DOCUMENT EXTRACT section start

7 Balancing skills & knowledge (brains on, hands on)
In this chapter you will learn about:
- How STEAM education can be linked to constructivist theory?
- How to plan constructivistic activities?
As a matter of fact, STEAM education can be linked to the constructivist theory which says that learning is an active process in which learners construct new ideas or concepts based upon their already existing knowledge. Within this theory the teacher plays an important role because he/she must encourage the students to discover things by themselves. One of the principles within this theory is that learning and instruction must take place with the experiences and contexts that make the students willing and able to learn (readiness) (Bruner, 1973). In other words: The learning content may not be an isolated, context-free fact, and learning must take place within so-called realistic or authentic contexts. As events unfold, each person focuses on their own experience and integrates new ideas into their existing knowledge. Learners create schemes to organise their newly acquired information. Dewey, Piaget, Vygotsky, Gagne, and Bruner all used this model in their learning theories. Constructivism is a philosophy of many components. The following are the key points:
- Knowledge is constructed. Students start their learning journey with some prior knowledge and then builds their understanding on top of that.
- Learning is a social activity. It is important to interact with others in order to build awareness. Understanding is achieved by group work, meetings, conversations, and experiences.
- Learning is an active process. In order to build knowledge, students must actively participate in discussions and activities.
- Learning is contextual. Learning may also take place in the light of our lives, alongside the rest of our knowledge. We focus on our lives and categorize new knowledge according to how it fits into our current viewpoint.
- People learn to learn, as they learn. Each student improves their ability to pick and organize information as they progress through the learning process. They will better distinguish concepts and build more concrete thinking processes.

DOCUMENT EXTRACT section end
SUPPLIED INFORMATION section start

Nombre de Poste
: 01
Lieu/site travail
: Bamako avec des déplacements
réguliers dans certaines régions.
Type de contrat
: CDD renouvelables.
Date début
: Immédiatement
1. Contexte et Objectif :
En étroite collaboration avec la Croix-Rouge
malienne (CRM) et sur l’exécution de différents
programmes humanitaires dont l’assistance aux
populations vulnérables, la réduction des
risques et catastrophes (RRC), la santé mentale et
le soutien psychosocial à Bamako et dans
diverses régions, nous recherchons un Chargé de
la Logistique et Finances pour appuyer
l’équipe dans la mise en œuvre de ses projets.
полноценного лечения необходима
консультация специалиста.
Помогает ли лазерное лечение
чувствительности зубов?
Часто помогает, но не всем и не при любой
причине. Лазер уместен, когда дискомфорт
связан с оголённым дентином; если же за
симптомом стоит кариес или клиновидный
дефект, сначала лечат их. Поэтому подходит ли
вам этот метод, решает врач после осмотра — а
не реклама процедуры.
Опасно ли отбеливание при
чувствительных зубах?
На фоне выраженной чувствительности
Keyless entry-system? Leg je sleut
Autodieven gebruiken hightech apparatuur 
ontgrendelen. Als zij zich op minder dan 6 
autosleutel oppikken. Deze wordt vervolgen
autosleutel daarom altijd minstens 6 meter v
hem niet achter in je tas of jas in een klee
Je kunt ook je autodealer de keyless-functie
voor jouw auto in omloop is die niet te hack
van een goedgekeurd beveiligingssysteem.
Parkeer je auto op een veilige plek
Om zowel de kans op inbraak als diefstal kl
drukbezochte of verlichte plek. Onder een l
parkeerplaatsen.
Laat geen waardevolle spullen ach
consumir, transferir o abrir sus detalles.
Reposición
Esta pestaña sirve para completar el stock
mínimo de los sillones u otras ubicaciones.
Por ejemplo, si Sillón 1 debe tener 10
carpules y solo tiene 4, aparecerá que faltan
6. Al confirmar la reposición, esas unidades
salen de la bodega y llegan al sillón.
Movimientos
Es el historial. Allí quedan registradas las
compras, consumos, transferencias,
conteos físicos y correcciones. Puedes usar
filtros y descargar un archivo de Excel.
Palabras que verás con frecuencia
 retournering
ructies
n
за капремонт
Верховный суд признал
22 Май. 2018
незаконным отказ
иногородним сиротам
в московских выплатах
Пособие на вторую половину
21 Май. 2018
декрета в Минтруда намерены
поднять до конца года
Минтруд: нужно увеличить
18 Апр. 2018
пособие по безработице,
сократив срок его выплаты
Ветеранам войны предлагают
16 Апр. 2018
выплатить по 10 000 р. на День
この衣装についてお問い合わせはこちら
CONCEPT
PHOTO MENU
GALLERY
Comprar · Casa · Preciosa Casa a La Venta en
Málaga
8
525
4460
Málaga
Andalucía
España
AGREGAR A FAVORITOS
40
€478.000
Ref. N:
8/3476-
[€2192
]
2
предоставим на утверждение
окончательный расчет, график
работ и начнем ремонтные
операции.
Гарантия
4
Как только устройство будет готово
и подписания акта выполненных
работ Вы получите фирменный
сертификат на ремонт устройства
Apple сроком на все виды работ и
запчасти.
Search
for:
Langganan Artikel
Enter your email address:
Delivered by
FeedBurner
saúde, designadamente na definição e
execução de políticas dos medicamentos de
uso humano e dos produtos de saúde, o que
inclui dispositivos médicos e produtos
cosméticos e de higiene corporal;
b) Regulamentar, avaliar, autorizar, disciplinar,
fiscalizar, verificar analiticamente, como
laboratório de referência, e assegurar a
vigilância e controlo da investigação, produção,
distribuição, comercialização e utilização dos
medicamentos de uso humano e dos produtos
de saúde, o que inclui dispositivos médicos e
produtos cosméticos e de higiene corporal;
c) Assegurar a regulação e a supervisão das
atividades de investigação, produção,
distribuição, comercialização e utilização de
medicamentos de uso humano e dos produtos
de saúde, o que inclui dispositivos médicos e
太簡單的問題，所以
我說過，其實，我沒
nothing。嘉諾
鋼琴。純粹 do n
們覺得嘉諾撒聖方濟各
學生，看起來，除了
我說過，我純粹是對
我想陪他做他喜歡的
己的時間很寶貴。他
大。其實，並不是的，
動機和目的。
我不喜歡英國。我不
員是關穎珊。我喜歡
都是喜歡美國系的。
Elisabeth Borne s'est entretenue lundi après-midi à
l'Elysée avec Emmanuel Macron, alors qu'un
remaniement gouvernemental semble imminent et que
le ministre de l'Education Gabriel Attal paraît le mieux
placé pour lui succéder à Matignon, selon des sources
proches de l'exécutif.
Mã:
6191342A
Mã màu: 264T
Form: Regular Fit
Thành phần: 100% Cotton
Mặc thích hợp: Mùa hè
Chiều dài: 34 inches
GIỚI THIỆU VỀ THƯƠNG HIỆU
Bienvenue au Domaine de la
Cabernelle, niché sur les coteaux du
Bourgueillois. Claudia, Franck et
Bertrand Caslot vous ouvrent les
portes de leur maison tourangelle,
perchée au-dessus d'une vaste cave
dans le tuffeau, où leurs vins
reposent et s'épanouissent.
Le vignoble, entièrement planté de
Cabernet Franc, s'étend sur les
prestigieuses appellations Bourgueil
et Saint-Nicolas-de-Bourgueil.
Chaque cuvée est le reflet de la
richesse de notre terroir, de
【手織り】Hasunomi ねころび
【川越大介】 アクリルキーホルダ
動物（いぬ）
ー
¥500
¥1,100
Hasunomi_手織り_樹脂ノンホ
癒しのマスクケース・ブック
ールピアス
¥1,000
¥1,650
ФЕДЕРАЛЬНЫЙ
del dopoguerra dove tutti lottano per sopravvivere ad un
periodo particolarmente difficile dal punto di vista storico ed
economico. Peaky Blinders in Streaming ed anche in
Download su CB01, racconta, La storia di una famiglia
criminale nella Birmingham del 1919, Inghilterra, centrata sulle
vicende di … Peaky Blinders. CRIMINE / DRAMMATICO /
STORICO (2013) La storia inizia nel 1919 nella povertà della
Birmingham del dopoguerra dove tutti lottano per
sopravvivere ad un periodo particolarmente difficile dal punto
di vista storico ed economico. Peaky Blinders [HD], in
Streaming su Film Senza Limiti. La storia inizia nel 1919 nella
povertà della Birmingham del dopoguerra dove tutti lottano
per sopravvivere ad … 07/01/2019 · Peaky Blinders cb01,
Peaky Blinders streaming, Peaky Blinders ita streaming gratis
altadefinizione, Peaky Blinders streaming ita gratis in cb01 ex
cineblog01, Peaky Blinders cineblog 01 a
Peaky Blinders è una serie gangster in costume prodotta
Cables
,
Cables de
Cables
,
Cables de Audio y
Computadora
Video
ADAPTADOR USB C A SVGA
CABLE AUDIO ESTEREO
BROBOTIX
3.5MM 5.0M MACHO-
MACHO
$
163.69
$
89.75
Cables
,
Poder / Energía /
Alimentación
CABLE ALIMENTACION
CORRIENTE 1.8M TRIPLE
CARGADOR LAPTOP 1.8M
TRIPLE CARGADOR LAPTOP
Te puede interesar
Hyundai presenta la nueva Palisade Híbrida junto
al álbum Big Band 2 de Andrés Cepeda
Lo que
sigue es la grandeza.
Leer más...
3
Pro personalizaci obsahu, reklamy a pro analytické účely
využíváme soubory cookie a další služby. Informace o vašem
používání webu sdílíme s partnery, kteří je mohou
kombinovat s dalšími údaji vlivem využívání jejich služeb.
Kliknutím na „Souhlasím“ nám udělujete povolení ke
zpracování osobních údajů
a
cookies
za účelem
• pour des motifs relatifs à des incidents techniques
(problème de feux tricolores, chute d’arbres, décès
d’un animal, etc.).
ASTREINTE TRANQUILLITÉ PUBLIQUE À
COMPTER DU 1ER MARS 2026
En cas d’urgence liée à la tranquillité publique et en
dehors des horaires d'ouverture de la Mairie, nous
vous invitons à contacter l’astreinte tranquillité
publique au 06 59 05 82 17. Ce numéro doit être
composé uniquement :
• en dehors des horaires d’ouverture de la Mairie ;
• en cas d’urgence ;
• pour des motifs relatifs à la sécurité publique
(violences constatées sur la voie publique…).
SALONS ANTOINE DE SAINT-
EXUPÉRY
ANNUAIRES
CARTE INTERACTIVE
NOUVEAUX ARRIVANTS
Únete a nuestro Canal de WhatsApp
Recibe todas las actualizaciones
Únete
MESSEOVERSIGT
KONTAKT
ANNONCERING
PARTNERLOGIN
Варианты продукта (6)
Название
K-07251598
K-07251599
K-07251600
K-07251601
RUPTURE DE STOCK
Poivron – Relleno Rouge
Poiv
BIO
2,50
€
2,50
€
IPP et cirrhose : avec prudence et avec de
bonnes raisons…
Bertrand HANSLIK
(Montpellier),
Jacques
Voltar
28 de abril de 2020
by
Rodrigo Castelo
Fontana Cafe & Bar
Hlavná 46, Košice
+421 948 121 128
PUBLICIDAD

SUPPLIED INFORMATION section end

- [WORK TO COMPLETE]:
1. In the chapter on STEAM education and constructivism, which five people are said to have used this model in their learning theories?
2. Pick up the chapter on STEAM education and constructivism where it stops and write its next part.
You won't need any of these lines.

- [RESPONSES BY ITEM NUMBER]:
1. Dewey, Piaget, Vygotsky, Gagne, and Bruner.

2.
- Learning exists in the mind. Hands-on and physical experience are insufficient for retention of skills. The importance of active participation and reflection in the learning process cannot be overstated.
- Knowledge is personal. Everyone brings their own set of experiences to the learning activity and can take away different items. Constructivist learning theory is entirely dependent on a person’s unique viewpoint and experiences.
- Motivation is key to learning. Motivation, like active involvement, is important for making connections and gaining understanding.
What to keep in mind while planning a constructivist classroom:
- The teacher takes on the role of a facilitator.
- There is equal authority and responsibility between the students and the teacher.
- Learning occurs in small groups.
- Knowledge is shared between the students and the teacher.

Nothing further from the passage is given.